▶ _Activity_: Reproduce the entries word for word, from the first line of the entries through the line containing "Reading left to right, read", with that line included.

▶ _Records provided_:
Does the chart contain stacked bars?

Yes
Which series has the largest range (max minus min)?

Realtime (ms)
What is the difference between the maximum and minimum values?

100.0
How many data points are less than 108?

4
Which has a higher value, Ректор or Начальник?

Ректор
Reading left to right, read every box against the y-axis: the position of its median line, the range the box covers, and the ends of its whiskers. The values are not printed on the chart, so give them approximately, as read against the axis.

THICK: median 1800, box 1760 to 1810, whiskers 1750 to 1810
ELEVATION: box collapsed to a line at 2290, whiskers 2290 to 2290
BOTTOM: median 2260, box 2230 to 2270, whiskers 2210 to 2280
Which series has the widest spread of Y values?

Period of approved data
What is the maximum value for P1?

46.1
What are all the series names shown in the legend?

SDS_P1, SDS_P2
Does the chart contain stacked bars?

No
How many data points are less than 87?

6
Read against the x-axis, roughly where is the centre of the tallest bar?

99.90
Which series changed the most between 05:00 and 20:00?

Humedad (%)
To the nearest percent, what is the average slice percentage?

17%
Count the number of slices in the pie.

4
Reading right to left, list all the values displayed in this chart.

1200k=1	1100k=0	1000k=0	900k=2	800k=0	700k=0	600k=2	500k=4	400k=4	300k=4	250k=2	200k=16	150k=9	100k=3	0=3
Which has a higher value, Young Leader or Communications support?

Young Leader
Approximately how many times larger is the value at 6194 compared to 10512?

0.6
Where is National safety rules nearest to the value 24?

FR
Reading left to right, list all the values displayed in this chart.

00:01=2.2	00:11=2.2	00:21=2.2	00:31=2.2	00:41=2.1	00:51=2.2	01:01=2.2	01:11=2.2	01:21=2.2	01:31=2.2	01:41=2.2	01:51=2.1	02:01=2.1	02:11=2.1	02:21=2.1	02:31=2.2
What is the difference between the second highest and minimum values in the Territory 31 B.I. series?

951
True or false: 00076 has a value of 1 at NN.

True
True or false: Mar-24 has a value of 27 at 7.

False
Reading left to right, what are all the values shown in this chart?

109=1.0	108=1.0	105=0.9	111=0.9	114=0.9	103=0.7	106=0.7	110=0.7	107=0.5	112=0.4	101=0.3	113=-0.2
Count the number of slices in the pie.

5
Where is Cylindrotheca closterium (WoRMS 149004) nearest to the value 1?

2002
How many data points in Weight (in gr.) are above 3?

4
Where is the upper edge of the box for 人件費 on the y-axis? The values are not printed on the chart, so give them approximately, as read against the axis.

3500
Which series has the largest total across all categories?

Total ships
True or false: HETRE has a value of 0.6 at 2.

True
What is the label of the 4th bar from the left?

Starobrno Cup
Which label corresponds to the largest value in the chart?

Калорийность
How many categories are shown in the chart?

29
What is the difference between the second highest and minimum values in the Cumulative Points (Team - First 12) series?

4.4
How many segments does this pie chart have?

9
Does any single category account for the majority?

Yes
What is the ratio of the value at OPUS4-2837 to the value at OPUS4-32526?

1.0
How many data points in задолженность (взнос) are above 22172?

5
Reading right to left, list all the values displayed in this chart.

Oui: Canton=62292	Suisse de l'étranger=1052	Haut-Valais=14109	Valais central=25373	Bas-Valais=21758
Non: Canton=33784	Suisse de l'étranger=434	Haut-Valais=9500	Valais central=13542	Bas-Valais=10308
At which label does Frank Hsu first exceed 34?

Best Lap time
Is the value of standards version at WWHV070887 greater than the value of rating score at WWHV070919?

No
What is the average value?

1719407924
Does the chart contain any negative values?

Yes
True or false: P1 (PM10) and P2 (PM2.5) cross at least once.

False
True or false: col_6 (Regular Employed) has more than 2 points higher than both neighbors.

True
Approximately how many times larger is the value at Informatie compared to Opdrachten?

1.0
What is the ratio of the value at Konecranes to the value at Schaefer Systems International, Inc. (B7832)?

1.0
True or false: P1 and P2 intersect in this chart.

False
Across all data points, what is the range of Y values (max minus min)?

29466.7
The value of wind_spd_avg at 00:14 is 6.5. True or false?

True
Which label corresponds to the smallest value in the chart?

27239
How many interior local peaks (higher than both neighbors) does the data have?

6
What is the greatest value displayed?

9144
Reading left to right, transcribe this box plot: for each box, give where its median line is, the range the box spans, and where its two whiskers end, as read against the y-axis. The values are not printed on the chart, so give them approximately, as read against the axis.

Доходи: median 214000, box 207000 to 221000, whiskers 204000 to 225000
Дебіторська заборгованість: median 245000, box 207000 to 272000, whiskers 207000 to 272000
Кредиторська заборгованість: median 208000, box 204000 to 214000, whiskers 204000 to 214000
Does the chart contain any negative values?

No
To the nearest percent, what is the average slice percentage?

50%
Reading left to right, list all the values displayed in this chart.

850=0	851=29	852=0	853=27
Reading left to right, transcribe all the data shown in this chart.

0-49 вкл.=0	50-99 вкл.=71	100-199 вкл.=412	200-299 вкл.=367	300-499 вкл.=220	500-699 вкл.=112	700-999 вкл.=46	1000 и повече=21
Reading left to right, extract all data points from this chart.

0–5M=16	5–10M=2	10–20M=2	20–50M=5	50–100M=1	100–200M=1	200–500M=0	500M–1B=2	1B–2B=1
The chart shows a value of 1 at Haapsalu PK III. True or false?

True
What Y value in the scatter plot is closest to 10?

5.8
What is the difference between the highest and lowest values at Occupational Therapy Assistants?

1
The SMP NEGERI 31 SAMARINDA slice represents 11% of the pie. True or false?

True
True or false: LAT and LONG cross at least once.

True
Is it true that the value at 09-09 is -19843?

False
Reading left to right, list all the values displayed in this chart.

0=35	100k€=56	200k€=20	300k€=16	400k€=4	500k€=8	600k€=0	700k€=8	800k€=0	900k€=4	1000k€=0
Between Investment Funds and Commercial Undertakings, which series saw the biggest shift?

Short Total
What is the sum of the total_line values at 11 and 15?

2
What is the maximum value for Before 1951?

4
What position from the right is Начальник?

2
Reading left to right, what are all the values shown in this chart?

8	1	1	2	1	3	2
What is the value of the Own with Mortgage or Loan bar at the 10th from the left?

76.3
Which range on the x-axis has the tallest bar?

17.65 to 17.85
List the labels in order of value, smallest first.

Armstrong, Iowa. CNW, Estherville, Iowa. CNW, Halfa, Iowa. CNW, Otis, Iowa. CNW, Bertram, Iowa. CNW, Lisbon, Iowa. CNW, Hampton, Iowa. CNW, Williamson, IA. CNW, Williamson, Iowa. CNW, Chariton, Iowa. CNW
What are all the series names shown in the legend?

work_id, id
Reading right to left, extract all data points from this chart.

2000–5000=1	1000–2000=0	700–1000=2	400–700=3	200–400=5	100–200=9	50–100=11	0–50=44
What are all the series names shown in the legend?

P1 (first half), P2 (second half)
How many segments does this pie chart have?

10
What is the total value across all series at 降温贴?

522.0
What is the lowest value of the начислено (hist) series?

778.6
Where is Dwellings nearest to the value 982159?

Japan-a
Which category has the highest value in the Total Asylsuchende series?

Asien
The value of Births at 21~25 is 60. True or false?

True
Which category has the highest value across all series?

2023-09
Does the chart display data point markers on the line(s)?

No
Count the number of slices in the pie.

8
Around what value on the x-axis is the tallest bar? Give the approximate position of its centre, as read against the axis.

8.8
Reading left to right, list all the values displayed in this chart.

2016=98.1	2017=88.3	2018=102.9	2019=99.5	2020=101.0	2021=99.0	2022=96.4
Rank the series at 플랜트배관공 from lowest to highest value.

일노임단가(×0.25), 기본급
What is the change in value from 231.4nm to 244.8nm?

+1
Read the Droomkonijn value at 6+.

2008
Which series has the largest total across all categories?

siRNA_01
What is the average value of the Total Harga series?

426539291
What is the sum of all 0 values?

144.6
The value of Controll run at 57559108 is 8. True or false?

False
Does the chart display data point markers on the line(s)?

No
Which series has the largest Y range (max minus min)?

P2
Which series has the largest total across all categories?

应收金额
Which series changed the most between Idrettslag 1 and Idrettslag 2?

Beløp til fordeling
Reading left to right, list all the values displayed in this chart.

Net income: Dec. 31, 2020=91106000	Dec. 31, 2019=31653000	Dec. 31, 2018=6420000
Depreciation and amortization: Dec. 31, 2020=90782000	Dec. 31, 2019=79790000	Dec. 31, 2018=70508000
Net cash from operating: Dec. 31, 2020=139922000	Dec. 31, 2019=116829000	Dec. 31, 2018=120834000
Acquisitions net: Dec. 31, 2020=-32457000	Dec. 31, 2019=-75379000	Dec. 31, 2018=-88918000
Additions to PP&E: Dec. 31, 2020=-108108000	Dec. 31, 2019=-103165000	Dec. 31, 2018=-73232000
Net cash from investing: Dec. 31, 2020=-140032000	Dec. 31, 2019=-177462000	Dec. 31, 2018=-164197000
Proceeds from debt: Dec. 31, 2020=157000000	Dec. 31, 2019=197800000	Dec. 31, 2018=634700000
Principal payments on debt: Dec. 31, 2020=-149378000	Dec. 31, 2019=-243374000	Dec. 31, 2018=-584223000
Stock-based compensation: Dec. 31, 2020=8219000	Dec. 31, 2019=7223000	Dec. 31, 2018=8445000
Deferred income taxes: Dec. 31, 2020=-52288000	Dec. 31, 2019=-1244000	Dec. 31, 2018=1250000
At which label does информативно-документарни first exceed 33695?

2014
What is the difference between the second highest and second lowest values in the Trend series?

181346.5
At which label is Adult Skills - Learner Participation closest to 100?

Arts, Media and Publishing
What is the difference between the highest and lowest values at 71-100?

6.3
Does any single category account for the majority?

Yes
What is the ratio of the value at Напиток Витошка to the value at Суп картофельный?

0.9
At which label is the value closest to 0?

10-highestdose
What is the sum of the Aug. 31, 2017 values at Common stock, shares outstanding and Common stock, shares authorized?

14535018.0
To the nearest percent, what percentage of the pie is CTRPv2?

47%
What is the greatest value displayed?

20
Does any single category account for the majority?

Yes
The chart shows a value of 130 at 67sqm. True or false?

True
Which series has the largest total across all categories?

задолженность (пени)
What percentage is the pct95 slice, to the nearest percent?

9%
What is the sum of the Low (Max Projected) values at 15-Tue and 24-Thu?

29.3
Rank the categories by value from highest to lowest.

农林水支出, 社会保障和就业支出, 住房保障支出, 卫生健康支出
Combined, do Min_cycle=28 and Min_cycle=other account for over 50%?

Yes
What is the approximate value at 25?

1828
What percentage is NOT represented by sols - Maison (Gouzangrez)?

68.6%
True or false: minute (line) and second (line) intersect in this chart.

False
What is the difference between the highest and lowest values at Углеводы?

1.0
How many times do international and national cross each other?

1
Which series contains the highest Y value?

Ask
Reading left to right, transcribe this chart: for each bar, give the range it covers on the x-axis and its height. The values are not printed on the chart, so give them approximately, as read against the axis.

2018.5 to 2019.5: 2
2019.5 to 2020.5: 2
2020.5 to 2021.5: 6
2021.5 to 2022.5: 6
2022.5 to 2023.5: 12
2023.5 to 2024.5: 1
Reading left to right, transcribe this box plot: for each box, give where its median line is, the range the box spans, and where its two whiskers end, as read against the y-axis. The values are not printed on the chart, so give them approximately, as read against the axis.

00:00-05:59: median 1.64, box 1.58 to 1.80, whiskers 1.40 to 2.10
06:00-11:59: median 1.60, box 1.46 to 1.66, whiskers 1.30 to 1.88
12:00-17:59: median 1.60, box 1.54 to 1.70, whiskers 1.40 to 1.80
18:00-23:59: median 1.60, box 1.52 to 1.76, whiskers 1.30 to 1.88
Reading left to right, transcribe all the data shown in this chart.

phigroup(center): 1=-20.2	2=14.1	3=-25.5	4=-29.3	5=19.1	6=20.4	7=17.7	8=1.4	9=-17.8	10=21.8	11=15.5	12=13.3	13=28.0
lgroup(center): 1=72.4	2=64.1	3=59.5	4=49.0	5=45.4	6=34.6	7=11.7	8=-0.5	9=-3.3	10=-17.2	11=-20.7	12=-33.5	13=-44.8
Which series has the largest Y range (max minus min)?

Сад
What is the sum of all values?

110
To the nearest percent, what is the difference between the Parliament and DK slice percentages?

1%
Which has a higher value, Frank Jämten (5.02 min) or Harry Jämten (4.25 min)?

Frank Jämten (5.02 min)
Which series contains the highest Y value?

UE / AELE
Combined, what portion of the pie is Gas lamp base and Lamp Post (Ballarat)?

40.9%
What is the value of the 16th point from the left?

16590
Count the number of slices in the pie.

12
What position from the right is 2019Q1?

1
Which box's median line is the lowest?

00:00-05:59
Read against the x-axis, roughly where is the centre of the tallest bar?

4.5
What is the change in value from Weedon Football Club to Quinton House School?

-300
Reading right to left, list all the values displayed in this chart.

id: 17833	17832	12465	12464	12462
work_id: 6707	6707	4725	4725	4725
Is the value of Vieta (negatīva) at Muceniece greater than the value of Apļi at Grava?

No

▶ _Output below_:
Does the chart contain stacked bars?

Yes
Which series has the largest range (max minus min)?

Realtime (ms)
What is the difference between the maximum and minimum values?

100.0
How many data points are less than 108?

4
Which has a higher value, Ректор or Начальник?

Ректор
Reading left to right, read every box against the y-axis: the position of its median line, the range the box covers, and the ends of its whiskers. The values are not printed on the chart, so give them approximately, as read against the axis.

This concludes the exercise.